A majority of job hunting is now conducted online, which means you need to understand the rules and strategies for emailing and posting your resume on the Internet. Protecting your identity and making sure your resume gets through online are two important concerns for job seekers. After all, you have spent a lot of time preparing your resume, so you want to make sure it is effectively received by potential employers without having to sacrifice your privacy.
In this lesson, you will learn how to format a resume for privacy and online posting. You will also learn rules and strategies for effective emailing to potential employers.
Emailing your resume
Because most correspondence with potential employers is now conducted by email, it is important for you to understand how to send your resume online. It is not a good idea to attach resumes to emails unless specified to do so by a hiring manager. Some companies and hiring managers avoid attachments from untrusted sources due to the possibility of obtaining viruses from the attachment.
So how do you send your resume via email?
You should create a plain-text version of your resume and copy and paste it into the body of your email. We will show you how to do this on the following pages.
Additional tips for emailing your resume:
- Begin your email with a cover letter message just like you would send a cover letter. Type your signature at the bottom of your cover letter. Use spacing, or type "Resume Text" to indicate where your cover letter ends and your resume begins.
- Add formatting to your plain text. Plain text allows for very little formatting, but many email programs allow you to change font and add bold, bullets, or underlines. If so, take advantage of this to create appealing text in your email.
- Protect your identity by creating and using a cybersafe version of your resume for responding blindly to online job advertisements or recruiting companies. To learn more about how to make documents cybersafe, you can take a look at our extra on Create a Cyber-Safe Resume. Once you have made direct contact with an actual employer, you may send your regular resume version.

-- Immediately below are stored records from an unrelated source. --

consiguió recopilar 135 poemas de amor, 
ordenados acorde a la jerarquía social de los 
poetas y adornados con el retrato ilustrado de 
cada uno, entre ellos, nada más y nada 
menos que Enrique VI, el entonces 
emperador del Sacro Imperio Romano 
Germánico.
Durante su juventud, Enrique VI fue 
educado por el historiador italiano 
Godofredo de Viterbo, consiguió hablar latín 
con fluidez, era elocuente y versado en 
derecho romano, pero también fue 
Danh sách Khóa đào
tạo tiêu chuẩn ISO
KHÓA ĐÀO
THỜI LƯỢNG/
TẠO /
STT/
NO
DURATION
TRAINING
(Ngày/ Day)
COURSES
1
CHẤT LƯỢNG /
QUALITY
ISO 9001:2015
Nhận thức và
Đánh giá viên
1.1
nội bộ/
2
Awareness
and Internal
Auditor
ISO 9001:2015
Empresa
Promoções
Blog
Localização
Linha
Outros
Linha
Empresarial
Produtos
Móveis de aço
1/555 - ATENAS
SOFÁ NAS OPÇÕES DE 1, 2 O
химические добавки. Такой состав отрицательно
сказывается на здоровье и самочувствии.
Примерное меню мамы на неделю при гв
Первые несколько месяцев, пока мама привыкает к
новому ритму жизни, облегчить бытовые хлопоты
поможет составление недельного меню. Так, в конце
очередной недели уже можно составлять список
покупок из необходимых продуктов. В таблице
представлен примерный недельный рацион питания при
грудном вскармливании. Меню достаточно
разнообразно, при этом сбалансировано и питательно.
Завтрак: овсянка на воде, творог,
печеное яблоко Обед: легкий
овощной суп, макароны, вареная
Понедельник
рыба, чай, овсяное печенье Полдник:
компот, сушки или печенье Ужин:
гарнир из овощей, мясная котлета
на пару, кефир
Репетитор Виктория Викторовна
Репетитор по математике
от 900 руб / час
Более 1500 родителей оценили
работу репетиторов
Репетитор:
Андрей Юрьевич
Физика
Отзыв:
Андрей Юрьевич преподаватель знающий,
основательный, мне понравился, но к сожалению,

Make sure you also delete any automatic signatures with personal contact information from your email message.
- Make your email stand out by including an interesting entry into the subject line. For example, Captivating Teacher with five years of Language Arts experience is more eye catching then My Resume. However, be careful of using common spam words (free, investment), punctuation, or capitalization that may cause your message to be blocked by spam filters.